Dans l'établissement, l'infirmière scolaire s'inscrit dans le quotidien des élèves. Cela lui permet effectivement d'établir des liens privilégiés avec eux. Elle est aussi amenée, tout comme le médecin scolaire, à conduire une action de dépistage. L'infirmière scolaire repère le terrain propice à la consommation de drogues. Par exemple, par le dialogue, elle est à même de déceler le mal-être chez l'adolescent et de constater s'il manifeste des symptômes qui laissent soupçonner une consommation abusive de substances illicites. Si tel est le cas, elle en informe alors le médecin scolaire, qui se déplace une fois par semaine dans chaque établissement. Le médecin établit son diagnostic puis évalue la gravité du problème, les éventuelles conséquences pathologiques. Si l'élève est mineur, il peut en informer les parents et le directeur d'établissement afin, après concertation, de l'orienter vers des structures associatives ou vers une prise en charge médicale ou psychologique. Si l'élève est majeur, le médecin a évidemment besoin de son consentement. Il est donc nécessaire que le personnel soignant des établissements, médecins et infirmières, se munisse des outils d'évaluation que nous lui remettons.

Votre politique de prévention a-t-elle évolué ?

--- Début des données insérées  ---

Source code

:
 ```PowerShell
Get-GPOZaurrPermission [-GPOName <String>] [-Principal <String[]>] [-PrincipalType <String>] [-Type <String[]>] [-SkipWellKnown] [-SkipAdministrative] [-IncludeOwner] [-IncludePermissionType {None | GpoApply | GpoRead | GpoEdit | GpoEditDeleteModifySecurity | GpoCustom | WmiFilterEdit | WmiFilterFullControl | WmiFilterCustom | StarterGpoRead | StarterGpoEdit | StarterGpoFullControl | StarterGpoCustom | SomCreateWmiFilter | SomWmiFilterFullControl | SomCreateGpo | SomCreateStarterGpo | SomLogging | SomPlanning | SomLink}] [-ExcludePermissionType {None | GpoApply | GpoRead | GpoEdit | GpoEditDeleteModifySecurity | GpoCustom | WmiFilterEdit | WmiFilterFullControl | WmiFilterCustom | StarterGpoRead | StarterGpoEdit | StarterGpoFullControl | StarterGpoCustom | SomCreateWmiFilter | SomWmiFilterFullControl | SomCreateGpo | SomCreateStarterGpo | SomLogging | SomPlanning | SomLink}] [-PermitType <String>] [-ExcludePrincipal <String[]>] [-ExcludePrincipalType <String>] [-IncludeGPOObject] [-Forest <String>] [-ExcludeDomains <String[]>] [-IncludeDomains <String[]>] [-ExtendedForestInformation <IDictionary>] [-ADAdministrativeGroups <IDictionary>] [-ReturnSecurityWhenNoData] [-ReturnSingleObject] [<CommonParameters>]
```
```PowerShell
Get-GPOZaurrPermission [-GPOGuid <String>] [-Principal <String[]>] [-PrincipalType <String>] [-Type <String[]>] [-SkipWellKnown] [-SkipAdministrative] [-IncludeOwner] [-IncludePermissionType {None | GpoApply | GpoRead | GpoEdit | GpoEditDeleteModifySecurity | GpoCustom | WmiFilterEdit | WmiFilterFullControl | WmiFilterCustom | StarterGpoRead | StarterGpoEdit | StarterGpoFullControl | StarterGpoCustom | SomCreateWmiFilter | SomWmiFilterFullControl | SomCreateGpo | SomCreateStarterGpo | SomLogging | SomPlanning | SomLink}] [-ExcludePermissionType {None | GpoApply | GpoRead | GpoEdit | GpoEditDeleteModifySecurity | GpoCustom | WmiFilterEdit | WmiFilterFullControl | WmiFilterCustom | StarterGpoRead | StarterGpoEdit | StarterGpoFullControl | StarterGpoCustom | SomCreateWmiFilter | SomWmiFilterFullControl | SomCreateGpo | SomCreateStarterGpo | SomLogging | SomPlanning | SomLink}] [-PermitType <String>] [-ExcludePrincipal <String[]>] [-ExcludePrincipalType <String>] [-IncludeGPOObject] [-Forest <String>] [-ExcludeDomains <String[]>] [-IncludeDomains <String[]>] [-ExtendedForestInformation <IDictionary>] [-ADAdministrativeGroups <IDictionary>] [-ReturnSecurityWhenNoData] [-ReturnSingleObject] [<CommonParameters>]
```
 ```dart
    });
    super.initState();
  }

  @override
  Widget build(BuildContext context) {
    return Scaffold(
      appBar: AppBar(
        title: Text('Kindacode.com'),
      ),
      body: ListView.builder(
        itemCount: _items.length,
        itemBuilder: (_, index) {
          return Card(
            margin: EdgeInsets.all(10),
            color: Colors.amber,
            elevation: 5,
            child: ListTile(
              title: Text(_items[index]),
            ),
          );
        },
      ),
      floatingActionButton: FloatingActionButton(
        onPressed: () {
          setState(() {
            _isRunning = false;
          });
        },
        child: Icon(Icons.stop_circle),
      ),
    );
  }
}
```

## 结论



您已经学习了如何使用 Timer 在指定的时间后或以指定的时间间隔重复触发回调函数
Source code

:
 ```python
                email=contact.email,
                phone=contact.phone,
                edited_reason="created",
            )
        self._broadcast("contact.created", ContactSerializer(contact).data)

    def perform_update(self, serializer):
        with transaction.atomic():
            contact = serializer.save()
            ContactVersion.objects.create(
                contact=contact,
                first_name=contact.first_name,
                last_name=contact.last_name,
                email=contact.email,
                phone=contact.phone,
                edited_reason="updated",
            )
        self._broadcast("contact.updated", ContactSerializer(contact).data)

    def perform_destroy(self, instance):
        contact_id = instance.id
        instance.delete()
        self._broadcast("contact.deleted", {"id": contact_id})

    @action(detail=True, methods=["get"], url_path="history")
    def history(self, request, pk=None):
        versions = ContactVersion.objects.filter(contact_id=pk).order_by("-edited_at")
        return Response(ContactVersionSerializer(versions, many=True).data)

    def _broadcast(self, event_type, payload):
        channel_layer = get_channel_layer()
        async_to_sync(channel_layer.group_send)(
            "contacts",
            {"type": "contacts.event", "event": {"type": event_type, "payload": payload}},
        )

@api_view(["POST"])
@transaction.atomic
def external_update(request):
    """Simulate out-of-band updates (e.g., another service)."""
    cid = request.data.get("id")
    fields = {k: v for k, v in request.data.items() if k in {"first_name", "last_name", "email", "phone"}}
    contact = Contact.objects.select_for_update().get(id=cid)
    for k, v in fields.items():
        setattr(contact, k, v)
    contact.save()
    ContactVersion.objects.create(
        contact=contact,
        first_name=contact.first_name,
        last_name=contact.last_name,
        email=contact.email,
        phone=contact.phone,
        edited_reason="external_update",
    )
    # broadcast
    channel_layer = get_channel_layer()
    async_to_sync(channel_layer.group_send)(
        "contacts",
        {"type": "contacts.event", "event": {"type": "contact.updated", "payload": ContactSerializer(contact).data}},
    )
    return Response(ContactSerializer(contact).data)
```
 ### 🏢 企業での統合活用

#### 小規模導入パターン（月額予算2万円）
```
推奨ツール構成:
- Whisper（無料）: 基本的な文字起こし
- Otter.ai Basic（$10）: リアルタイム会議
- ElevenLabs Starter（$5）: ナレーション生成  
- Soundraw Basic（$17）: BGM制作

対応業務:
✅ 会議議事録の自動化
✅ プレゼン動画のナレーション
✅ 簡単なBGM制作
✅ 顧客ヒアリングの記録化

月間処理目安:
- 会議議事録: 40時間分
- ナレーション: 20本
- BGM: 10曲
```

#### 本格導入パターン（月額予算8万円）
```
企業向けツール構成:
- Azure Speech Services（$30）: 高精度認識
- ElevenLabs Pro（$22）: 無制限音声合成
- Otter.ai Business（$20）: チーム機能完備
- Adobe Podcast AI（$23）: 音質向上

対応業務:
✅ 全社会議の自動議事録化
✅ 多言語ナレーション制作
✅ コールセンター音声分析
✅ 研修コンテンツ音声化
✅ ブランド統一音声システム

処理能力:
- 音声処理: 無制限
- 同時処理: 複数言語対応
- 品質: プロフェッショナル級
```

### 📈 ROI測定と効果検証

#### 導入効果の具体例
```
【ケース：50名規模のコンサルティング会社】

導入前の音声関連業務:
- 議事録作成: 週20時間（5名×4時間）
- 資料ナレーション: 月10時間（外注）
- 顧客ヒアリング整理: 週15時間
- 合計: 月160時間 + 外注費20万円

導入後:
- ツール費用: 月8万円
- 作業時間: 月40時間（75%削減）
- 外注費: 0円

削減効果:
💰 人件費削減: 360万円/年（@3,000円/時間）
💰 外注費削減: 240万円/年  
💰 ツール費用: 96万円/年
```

La politique de l'Éducation nationale s'est véritablement modifiée au fil du temps. Des années quatre-vingts jusqu'à récemment, on a surtout privilégié les approches ponctuelles. Il s'agissait de faire appel aux témoignages d'anciens toxicomanes, à ceux des représentants de centres de désintoxication. Cela n'a pas fonctionné. Les élèves ne se sont pas du tout reconnus dans leurs témoignages.

Et aujourd'hui ?

Désormais, notre démarche doit être plus cohérente. Elle doit prendre en compte l'ensemble des produits licites ou non et s'appuyer sur une culture commune validée scientifiquement. Notre politique de santé, définie sous l'égide de la Mildt (Mission interministérielle de lutte contre la drogue et la toxicomanie), s'oriente vers une prévention dès l'école primaire et vers une politique d'accompagnement du jeune en prévention secondaire. C'est un partenariat en réseau avec les intersecteurs de psychiatrie et les associations. Dans chaque département, un chef de projet « toxicomanie » est chargé d'élaborer un programme départemental de prévention. L'Éducation nationale participe à ce groupe pour une cohérence des actions en milieu scolaire et extrascolaire et pour que la prévention soit intégrée dans la vie quotidienne des établissements scolaires.

Quels sont les objectifs de ce programme ?

Notre volonté est d'empêcher, ou sinon au mieux de faire reculer la première consommation de drogues et cela dès l'école primaire. Au secondaire, notre action a pour but de prévenir le passage d'une consommation occasionnelle à une consommation excessive. Dans une démarche plus globale, nous souhaitons aider les jeunes à comprendre et à s'approprier l'information. Et cela afin de prévenir l'échec scolaire, la montée de la violence, etc. Bien sûr, nous souhaitons l'implication de tous les personnels. C'est-à-dire les équipes soignantes et pédagogiques. C'est une politique de prévention ambitieuse.

1- Médecin conseiller auprès du directeur de l'Académie de Paris et responsable départementale du service médical en faveur des élèves.